Service on Minister of Foreign Affairs via Embassy is Sufficient under FSIA: Second Circuit

by Practical Law Litigation
Published on 26 Sep 2016USA (National/Federal)
The US Court of Appeals for the Second Circuit affirmed its prior decision in Harrison v. Republic of Sudan that service of process on the Sudanese Minister of Foreign Affairs by registered mail to the Sudanese Embassy in Washington, DC complied with the Foreign Sovereign Immunities Act (FSIA) requirement that service be sent to the head of the ministry of foreign affairs.
On September 22, 2016, the US Court of Appeals for the Second Circuit affirmed its prior decision in Harrison v. Republic of Sudan that service of process on the Sudanese Minister of Foreign Affairs by registered mail to the Sudanese Embassy in Washington, DC complied with the Foreign Sovereign Immunities Act (FSIA) requirement that service be sent to the head of the ministry of foreign affairs ( (2d Cir. Sept. 22, 2016)).
The plaintiffs commenced an action against the Republic of Sudan alleging that Sudan had provided material support to al Qaeda, which perpetrated the bombing of the U.S.S. Cole in the port of Aden, Yemen. The plaintiffs, sailors and spouses of sailors injured in the explosion, requested that the US District Court for the District of Columbia serve the summons and complaint on Sudan by mailing the papers to the Minister of Foreign Affairs of Sudan via the Sudanese Embassy in Washington, D.C. The Clerk of Court sent the papers by registered mail and several days later received the return receipt. Sudan failed to respond to the complaint. The district court entered default judgment and awarded damages.
Plaintiffs registered the judgment in the US District Court for the Southern District of New York, and the Southern District issued three turnover orders, directing certain banks to turn over Sudan's assets to the plaintiffs. Sudan appealed to the Second Circuit, which held that service of process on the Minister of Foreign Affairs via the Sudanese Embassy was sufficient to meet the requirements of the FSIA. Sudan filed the instant petition for panel rehearing or rehearing en banc. The Second Circuit denied the petition to the extent that it sought rehearing.
Section 1608(a)(3) of the FSIA states that service may be made on a foreign state "by sending a copy of the summons and complaint and a notice of suit…to be addressed and dispatched by the clerk of the court to the head of the ministry of foreign affairs of the foreign state concerned." (28 U.S.C. § 1608(a)(3).) On its face, the statute does not specify a location where the papers are to be sent. Because nothing in the text requires the mailing to be sent to the ministry of foreign affairs in the foreign country, the Second Circuit ruled that sending the papers to the ministry of foreign affairs via the embassy was sufficient. The court did not hold that an embassy was an agent for service of process or a proxy for service for a foreign service. Here, the papers were directly addressed to the Minister of Foreign Affairs at the embassy, and the embassy accepted the papers and explicitly acknowledged their receipt.
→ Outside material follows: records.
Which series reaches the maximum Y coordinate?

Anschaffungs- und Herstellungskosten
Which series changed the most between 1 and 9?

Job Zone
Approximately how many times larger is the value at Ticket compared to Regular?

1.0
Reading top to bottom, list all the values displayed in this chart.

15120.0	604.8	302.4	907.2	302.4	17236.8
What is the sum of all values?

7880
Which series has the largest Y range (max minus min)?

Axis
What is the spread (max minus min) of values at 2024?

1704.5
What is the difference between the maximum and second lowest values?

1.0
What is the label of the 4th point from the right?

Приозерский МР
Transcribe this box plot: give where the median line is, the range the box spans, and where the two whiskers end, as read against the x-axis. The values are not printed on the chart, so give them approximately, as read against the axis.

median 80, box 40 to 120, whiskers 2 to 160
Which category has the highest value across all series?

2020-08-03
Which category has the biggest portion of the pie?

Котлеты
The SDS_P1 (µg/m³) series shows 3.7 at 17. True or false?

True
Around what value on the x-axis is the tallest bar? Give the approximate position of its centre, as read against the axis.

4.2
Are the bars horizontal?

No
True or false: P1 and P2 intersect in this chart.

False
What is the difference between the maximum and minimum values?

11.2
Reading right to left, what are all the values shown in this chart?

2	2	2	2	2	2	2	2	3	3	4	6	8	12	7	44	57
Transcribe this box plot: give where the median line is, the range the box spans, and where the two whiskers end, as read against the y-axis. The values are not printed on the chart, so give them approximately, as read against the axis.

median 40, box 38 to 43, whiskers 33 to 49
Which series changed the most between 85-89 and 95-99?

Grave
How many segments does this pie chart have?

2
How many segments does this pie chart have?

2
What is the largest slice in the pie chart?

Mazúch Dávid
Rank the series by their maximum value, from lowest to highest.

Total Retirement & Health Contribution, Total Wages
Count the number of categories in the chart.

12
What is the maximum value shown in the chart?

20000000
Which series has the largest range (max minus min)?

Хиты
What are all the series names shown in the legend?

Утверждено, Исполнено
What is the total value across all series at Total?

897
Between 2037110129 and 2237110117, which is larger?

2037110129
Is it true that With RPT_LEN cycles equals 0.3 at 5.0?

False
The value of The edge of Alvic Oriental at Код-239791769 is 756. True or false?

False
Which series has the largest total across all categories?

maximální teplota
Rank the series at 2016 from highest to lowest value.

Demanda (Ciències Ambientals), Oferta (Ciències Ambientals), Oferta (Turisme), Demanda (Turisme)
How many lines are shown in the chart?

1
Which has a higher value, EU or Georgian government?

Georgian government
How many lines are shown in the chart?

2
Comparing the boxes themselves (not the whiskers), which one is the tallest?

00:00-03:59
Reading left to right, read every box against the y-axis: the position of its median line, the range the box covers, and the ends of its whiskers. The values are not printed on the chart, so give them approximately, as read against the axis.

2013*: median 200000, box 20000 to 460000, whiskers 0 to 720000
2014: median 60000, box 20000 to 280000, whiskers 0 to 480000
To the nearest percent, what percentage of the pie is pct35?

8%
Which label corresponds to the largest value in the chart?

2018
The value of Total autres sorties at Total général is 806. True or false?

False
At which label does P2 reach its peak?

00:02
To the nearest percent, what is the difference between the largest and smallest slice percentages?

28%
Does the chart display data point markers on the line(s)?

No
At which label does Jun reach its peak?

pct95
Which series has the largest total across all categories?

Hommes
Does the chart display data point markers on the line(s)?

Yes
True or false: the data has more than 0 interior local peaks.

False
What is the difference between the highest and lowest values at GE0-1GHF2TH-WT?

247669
The Second Circuit also considered the legislative history of the statute, and found that it did not address the question of mailing the papers to the minister of foreign affairs via an embassy. Similarly, the court could not find any case law holding that service in this manner failed to comply with the statute.
Next, the Second Circuit ruled that service by mail to the minister of foreign affairs via the embassy was not a violation of the Vienna Convention. The court noted that forcing service to be accepted in this manner might breach the inviolability of foreign missions, but in this case, the embassy voluntarily accepted service and acknowledged receipt of the complaint. It would have been within the Sudanese Embassy's power to refuse delivery. By accepting the service package, the embassy also consented to entry onto its premises.
The Second Circuit refused to consider Sudan's factual argument that the package may have never reached the embassy because Sudan raised this issue for the first time on appeal.